Chad’s the kind of guy who goes “from town to town to spread my lovin’.”
He’s a self-described “roustabout,” with a motorcycle, leather jacket and greasy hair. And if you check out his feet, you’ll notice a pair of blue suede shoes, which might remind you of a certain somebody.
“I think everybody has a little bit of Chad in them,” said Greg Pirkle, who plays the character in Tupelo Community Theatre’s “All Shook Up.” “If they don’t express it, they want to express it.”

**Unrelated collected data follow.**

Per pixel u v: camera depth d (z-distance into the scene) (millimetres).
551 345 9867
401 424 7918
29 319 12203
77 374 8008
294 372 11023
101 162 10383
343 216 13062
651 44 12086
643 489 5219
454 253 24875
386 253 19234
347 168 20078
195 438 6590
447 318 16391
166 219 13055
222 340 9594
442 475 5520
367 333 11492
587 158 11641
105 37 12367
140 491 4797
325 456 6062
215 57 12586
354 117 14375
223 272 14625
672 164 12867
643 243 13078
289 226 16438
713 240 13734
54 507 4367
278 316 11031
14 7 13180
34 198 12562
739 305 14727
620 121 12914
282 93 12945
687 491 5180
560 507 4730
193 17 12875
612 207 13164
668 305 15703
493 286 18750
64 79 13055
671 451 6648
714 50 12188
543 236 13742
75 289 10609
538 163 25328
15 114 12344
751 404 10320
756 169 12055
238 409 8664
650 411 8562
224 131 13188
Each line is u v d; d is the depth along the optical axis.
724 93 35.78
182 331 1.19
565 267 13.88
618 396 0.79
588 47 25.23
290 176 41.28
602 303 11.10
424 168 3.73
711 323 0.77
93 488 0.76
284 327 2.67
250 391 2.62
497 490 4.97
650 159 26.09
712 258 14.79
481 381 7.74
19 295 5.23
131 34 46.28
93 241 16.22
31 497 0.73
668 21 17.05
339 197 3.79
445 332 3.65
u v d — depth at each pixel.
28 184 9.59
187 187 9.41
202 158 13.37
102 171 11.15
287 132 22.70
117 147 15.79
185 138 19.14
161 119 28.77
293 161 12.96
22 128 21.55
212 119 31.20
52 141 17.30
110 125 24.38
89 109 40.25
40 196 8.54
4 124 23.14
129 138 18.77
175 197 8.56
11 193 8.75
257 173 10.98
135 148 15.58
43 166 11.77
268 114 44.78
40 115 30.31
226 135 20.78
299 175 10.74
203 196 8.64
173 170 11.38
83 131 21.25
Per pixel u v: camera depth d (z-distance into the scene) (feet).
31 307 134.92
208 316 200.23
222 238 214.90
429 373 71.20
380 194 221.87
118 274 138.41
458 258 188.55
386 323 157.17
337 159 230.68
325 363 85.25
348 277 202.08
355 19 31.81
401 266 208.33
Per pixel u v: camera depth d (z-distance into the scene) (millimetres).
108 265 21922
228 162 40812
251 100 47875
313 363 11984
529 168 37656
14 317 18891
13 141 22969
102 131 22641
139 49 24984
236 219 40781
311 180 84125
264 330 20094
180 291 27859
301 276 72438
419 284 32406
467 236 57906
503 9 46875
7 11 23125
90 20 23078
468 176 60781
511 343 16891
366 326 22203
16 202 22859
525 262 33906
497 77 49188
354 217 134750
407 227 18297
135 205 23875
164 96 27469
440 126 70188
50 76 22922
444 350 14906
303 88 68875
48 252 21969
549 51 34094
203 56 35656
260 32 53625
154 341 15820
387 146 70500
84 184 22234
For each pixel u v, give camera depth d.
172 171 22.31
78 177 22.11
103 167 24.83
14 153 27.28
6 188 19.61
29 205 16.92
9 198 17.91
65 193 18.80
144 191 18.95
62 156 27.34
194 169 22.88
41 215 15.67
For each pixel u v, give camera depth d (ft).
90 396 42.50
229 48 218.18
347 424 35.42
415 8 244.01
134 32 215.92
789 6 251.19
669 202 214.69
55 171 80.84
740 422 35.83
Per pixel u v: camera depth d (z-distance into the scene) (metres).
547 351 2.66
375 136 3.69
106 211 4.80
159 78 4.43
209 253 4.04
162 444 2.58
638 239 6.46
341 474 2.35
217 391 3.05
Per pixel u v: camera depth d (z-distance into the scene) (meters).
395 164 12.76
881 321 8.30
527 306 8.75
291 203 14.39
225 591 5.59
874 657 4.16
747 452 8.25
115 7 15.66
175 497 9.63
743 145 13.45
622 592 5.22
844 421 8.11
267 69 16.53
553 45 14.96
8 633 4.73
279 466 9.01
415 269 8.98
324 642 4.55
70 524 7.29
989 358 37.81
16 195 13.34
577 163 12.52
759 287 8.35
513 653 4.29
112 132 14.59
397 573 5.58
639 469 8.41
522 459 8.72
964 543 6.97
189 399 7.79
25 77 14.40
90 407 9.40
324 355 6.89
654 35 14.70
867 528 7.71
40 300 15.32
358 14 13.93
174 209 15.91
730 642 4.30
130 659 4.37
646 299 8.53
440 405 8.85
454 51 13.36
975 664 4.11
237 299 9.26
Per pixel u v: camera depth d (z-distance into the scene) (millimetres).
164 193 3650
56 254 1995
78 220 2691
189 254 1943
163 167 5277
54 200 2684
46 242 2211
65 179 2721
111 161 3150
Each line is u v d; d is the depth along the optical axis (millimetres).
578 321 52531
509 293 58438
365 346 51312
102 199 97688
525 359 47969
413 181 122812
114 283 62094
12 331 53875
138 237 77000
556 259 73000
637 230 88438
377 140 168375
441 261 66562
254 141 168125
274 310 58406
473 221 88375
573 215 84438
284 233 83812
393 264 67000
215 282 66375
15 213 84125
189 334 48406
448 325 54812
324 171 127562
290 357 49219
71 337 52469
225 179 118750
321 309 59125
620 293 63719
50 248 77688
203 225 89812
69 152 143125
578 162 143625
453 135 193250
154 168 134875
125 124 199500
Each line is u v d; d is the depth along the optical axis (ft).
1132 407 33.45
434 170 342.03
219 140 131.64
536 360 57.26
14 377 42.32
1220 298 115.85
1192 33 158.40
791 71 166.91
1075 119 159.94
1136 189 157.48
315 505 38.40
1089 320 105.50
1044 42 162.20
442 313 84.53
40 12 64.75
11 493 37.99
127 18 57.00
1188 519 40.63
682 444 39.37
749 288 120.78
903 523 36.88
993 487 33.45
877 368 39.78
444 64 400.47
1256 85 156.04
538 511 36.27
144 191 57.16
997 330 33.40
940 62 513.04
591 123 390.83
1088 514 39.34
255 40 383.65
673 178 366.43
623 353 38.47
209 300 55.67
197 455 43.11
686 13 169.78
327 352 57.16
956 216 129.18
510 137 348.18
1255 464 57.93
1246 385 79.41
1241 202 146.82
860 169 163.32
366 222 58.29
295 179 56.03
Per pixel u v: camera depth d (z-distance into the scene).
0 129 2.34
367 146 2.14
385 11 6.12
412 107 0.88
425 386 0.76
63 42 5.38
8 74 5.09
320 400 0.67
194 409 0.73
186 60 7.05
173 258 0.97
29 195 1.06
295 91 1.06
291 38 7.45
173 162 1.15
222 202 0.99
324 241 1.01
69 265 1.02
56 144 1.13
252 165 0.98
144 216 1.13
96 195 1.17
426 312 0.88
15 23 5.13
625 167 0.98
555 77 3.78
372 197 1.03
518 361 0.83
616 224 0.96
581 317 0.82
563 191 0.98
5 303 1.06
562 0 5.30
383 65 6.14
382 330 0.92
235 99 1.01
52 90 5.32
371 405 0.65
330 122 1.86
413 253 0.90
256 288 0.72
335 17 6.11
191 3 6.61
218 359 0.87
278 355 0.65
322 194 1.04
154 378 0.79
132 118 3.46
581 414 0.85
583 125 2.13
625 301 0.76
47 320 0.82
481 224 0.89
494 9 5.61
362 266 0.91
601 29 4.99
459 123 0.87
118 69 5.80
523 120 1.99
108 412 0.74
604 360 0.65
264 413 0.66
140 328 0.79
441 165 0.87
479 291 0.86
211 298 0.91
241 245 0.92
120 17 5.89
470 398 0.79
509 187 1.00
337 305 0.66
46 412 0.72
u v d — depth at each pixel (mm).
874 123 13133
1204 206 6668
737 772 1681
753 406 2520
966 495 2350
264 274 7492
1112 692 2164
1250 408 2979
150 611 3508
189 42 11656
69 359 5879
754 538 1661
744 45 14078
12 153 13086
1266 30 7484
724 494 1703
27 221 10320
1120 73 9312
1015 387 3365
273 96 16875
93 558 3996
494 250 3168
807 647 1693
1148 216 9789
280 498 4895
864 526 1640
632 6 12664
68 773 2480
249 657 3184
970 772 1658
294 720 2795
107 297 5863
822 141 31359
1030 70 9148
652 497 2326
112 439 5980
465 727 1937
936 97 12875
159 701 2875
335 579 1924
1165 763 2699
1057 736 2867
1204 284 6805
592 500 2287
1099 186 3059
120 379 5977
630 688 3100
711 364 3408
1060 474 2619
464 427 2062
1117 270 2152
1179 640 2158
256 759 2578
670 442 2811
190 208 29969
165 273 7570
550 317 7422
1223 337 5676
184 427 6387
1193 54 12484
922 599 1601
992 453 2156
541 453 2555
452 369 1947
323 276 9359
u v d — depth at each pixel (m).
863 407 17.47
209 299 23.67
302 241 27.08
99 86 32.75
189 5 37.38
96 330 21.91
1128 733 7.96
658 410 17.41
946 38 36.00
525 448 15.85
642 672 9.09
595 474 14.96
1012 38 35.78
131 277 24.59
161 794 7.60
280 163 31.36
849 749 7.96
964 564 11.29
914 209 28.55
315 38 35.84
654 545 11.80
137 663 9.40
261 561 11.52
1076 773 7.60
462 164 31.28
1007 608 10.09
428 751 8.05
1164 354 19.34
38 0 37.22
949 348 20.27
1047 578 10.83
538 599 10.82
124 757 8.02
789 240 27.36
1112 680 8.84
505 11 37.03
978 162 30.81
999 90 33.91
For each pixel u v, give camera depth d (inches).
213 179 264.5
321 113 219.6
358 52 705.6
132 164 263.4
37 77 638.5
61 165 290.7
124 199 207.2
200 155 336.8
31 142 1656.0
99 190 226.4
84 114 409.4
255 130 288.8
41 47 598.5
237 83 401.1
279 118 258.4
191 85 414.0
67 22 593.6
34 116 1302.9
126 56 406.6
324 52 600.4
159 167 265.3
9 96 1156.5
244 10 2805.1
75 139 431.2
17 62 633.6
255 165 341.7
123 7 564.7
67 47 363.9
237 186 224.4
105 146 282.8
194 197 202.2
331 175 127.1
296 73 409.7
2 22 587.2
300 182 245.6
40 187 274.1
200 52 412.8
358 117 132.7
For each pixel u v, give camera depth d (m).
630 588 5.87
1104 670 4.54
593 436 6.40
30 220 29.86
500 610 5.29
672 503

After a rendition of “Jailhouse Rock” to start the show, Chad arrives in a sleepy 1950s town, where young and old find themselves trapped in the routines of everyday life.
“He comes to town and he changes the town,” said Tom Booth, director. “He’s going to make everybody start living. He’s going to wake them up.”

At the Lyric
What: Tupelo Community Theatre’s “All Shook Up”
When: 7:30 p.m. Thursday and Friday, 2 and 7:30 p.m. Saturday.
Where: Lyric Theatre, Tupelo
Tickets: $20/adults, $10/students
Info: 844-1935.
The musical was written by Joe Dipietro, who also wrote “I Love You, You’re Perfect, Now Change” and “Over the River and Through the Woods.”
As the name and the show’s opening number imply, “All Shook Up” owes a lot of its energy and snap to Elvis Presley and the songs he sang.
In some cases, they’re snippets of songs. There’s a duel of sorts when Chad’s trying to catch Miss Sandra’s attention. He wants to be her “Teddy Bear,” but she thinks he ain’t nothing but a “Hound Dog.”
Dipietro wasn’t satisfied with cribbing from one worldwide cultural icon. He also borrowed ideas from William Shakespeare’s comedy, “Twelfth Night.”
Allison Griswold, who plays Natalie, said she enjoys how the characters grow over the course of the musical.
“I like the progression of the show. I like how quickly things change, and I like the plot twists,” she said. “I like that it’s based on Shakespeare. I’m a little bit of a nerd that way.”

Take a trip
All of the music and action will take place on the Jess Mark Stage, which has been transformed into a small town from the 1950s.
You’ll find a garage with a working motorcycle, if the technical crew can solve a nagging carburetor problem.
You’ll visit a carnival graveyard with discarded pieces of a roller coaster and a Ferris wheel.
A museum facade will drop from the fly loft, and there’s a honky-tonk where brokenhearted lovers will sing “Heartbreak Hotel.”
Against those backdrops, add a stellar soundtrack, a variety of love stories and a talented cast dressed in period costumes. “All Shook Up” promises to be an enchanting experience.
“There are mistaken identities. People think they’re supposed to be with people that they’re not supposed to be with,” Booth said. “There are a lot of twists and turns, but it all takes place in 24 hours in this little town.”